(Saved data entries)
★ ★ ★ ★ ★

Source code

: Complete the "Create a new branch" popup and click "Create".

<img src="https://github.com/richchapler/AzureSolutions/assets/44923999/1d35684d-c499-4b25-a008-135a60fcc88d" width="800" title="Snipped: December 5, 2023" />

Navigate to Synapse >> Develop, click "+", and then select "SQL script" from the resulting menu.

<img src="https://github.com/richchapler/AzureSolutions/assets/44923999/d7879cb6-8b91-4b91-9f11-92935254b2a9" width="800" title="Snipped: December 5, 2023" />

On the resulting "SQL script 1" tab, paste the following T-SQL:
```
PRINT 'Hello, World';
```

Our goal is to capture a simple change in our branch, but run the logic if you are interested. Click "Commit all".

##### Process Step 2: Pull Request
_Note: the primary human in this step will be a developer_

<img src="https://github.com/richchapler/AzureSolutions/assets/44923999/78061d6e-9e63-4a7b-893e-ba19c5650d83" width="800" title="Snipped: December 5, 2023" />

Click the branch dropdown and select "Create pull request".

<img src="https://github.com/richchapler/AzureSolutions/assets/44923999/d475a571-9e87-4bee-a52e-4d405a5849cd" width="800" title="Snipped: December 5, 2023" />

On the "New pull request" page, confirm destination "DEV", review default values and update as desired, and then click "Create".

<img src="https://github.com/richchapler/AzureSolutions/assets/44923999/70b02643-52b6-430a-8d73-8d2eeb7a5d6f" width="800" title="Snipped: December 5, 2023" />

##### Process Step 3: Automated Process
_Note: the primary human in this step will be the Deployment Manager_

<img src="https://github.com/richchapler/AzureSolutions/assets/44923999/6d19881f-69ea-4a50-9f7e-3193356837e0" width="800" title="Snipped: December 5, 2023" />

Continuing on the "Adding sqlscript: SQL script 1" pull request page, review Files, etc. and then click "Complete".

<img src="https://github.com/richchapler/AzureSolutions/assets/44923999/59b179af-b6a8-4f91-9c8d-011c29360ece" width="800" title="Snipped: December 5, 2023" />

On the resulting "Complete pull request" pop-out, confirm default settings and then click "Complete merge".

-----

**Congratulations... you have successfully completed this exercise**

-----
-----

★ ★ ★ ★ ★

What this task involves
Filter the records above for lines with "select".

Answer to this exercise
Navigate to Synapse >> Develop, click "+", and then select "SQL script" from the resulting menu.
Click the branch dropdown and select "Create pull request".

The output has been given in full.